In 1992, the Historic Sites and Monuments Board of Canada (HSMBC) recognized the Beth Israel Cemetery as a site of national historic significance for its historical and architectural values. It is the first cemetery recognized as an outstanding example of landscapes reflecting cultural traditions. The great age of the site, the funeral chapel, the arrangement of the graves, the shape of the gravestones and use of Jewish symbols together make this a unique site typical of Jewish cemeteries.
                     
Consecrated in the early 1850s, Québec’s Jewish cemetery became the property of the Beth Israel Ohev Sholem Congregation in 1894. Restored in 1976, it is one of two Canadian cemeteries directly associated with the first Jewish settlers of the 18th century. Rectangular in shape, the cemetery is surrounded by a fence, and contains a funeral chapel and around 300 graves set close together in long rows with no space left between them. The gravestones are generally simple and modest, bearing inscriptions in Hebrew and a great variety of religious symbols. All these features reflect Jewish beliefs, including that of the equality of everyone in the face of death.

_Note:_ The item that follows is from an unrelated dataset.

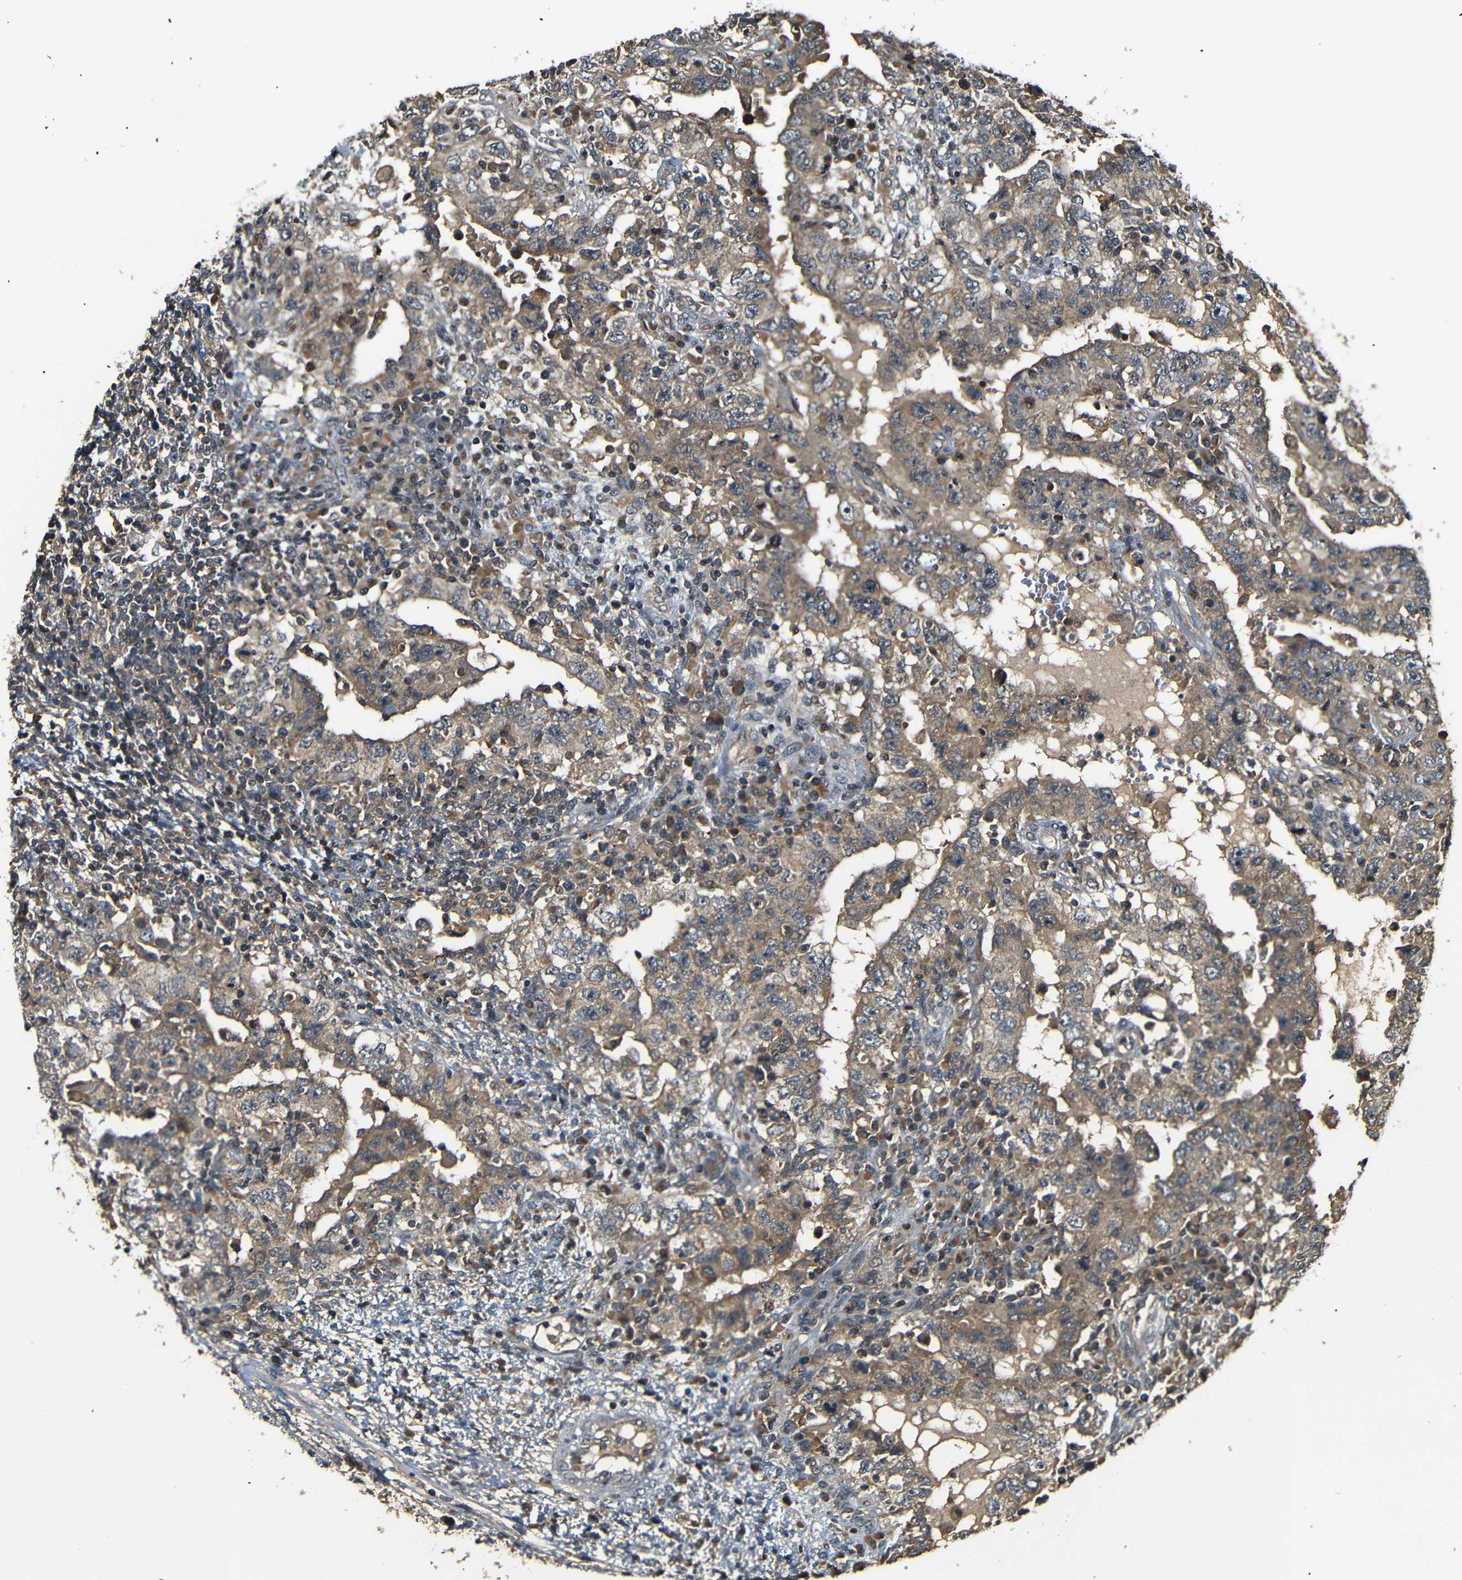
{"staining": {"intensity": "moderate", "quantity": ">75%", "location": "cytoplasmic/membranous"}, "tissue": "testis cancer", "cell_type": "Tumor cells", "image_type": "cancer", "snomed": [{"axis": "morphology", "description": "Carcinoma, Embryonal, NOS"}, {"axis": "topography", "description": "Testis"}], "caption": "Moderate cytoplasmic/membranous positivity for a protein is seen in about >75% of tumor cells of embryonal carcinoma (testis) using immunohistochemistry.", "gene": "TANK", "patient": {"sex": "male", "age": 26}}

The cemetery is associated with the ongoing presence of the Jewish community in Québec City for more than 200 years, making this the second-oldest Jewish community in North America. The first members arrived with General Amherst in 1759 and contributed to the economic growth of the new British colony. They played an important role in the demands for an elected House of Assembly, voiced starting from 1763. Subsequently, members of the Jacobs, Levy, Joseph, Peters and Pollack families in particular took an active part in the city’s ongoing development.